Il drive-in horror con il distanziamento sociale - Foto: Twitter/kowagarasetai
Il drive-in horror con il distanziamento sociale - Foto: Twitter/kowagarasetai

Nell'epoca del distanziamento sociale, il mondo ha riscoperto il drive-in. Sigillati al sicuro nell'abitacolo, guidatori e passeggeri hanno potuto andare a vedere un film o ballare in discoteca, fare un giro allo zoo in uno strip club, e addirittura partecipare alla messa o confessarsi dal prete. In Giappone invece hanno applicato la formula per regalare un'esperienza di puro terrore ai clienti, tipo casa degli orrori, ma a prova di Coronavirus. "Non aprite quella portiera", insomma, parafrasando il titolo italiano del film culto del 1974 diretto da Tobe Hooper.

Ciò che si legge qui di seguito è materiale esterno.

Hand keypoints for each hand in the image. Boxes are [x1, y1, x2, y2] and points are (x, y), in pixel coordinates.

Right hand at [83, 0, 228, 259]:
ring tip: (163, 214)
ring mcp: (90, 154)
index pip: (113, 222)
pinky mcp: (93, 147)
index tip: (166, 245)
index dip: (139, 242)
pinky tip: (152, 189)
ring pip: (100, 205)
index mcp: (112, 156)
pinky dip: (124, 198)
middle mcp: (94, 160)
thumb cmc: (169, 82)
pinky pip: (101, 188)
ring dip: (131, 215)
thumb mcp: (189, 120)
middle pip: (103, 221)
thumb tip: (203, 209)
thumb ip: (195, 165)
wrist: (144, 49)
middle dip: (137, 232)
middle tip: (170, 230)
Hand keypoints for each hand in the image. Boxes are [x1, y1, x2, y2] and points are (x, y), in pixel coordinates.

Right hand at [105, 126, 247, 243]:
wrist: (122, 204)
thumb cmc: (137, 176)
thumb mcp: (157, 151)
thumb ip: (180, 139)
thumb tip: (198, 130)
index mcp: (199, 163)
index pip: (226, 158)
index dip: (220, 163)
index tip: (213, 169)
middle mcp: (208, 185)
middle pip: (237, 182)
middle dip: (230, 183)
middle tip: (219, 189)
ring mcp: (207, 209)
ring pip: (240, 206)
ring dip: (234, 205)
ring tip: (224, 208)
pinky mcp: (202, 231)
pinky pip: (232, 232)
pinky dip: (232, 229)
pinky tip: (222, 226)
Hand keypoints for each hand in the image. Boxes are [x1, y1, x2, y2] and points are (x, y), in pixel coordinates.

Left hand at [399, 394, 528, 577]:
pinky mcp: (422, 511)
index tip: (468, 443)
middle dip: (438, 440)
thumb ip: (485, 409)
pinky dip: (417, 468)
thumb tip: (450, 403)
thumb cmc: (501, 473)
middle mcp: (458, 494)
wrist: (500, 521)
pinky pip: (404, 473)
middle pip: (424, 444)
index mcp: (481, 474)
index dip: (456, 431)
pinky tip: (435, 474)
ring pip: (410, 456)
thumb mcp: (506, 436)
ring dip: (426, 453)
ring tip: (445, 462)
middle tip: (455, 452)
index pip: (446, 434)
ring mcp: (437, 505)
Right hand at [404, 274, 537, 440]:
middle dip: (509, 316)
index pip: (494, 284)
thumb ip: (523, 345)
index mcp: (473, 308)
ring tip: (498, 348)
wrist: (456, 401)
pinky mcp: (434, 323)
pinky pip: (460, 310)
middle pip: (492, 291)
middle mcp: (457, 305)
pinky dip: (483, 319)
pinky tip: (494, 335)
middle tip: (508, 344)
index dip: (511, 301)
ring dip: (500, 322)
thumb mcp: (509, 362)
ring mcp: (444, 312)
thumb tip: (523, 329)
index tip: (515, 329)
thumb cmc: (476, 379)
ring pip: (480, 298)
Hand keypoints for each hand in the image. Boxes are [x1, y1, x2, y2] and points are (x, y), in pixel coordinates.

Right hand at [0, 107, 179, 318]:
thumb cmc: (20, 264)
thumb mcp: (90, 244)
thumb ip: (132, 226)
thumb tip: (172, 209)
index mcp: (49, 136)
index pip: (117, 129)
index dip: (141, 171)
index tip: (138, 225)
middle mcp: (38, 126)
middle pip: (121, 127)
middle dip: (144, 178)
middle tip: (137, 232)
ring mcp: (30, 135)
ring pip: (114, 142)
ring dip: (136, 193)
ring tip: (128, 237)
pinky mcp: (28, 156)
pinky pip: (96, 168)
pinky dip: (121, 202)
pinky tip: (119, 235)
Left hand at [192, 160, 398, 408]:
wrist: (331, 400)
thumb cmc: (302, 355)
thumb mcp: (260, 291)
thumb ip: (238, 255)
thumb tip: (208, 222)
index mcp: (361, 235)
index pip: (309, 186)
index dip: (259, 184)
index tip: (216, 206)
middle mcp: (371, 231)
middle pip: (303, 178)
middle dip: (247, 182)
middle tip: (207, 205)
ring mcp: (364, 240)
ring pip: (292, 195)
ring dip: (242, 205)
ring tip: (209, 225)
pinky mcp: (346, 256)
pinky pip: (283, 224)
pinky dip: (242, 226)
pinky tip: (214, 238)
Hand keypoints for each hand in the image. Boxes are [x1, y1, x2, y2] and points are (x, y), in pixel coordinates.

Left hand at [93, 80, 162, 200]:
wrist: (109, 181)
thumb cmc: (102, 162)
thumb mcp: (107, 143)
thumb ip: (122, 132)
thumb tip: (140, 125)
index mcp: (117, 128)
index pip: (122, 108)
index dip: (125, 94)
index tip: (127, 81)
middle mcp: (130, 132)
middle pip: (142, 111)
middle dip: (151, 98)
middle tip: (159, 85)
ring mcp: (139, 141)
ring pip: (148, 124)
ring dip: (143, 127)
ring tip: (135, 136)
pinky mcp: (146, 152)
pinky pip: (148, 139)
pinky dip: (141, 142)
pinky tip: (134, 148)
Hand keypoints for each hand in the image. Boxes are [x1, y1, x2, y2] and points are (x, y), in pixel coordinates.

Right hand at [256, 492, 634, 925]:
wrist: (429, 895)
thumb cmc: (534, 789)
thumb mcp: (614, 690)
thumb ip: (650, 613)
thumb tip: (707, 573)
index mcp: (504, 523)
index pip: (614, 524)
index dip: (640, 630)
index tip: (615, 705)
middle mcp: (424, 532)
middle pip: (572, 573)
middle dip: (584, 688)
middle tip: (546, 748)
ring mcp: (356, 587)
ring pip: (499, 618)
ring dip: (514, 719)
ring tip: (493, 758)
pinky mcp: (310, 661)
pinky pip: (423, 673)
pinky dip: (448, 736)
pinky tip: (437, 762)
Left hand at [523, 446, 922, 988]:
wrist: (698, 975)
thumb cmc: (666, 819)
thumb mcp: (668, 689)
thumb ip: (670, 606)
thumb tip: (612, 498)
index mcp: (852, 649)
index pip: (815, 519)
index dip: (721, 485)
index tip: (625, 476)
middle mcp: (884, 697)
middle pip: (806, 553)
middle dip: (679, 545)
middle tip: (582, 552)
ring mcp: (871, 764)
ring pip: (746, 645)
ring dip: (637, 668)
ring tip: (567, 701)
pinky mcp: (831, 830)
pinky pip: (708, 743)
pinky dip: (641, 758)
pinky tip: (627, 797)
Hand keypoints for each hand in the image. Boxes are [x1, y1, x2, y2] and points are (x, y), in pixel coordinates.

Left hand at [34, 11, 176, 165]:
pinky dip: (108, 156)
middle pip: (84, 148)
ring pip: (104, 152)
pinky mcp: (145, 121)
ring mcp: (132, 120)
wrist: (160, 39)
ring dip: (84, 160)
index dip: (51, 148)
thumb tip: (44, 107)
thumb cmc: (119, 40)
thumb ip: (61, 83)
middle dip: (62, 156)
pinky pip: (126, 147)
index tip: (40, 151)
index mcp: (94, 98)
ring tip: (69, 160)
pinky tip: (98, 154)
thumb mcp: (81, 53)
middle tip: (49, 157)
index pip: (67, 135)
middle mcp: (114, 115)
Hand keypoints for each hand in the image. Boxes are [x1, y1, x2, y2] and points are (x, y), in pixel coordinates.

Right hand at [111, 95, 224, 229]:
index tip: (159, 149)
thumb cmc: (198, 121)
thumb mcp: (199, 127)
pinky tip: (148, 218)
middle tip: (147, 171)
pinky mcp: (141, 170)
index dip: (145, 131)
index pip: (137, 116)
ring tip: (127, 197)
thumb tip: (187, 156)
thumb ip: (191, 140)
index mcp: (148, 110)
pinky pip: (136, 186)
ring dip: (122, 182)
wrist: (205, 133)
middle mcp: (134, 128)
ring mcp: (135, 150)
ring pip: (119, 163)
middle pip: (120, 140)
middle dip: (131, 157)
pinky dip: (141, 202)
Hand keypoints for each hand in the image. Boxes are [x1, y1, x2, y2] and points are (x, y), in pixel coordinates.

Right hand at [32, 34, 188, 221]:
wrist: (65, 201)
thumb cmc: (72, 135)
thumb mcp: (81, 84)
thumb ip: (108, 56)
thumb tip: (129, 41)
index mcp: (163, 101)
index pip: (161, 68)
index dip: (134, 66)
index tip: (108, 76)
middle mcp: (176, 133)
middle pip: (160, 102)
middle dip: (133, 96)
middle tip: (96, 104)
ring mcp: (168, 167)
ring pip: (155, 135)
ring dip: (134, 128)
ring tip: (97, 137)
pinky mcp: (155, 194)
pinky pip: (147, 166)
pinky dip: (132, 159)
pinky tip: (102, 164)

Come riporta l'agenzia AFP, l'idea è venuta alla società Kowagarasetai, traducibile con "la squadra che vuole spaventarti". Specializzata nell'allestimento di horror house, si è trovata pressoché senza lavoro durante l'emergenza pandemia e costretta a cancellare un evento dopo l'altro. Serviva quindi una soluzione compatibile con il distanziamento sociale (sia fra gli ospiti che tra questi e gli attori) e l'esigenza di evitare assembramenti in spazi ristretti: da qui è nato il nuovo format del drive-in del terrore.

Le "vittime" stanno chiuse nella loro auto parcheggiata in un sotterraneo buio di Tokyo, mentre la radio trasmette una storia di paura e gli attori, travestiti da morti viventi e da agghiaccianti fantasmi giapponesi, assaltano l'abitacolo emergendo dall'oscurità. Per tutta la durata dell'ordalia è impossibile scappare, il che rende l'esperienza ancora più intensa e divertente (per chi ama il genere). Le prime date sono andate esaurite al volo e visto il successo Kowagarasetai sta valutando di aggiungere altri appuntamenti con il drive-in horror.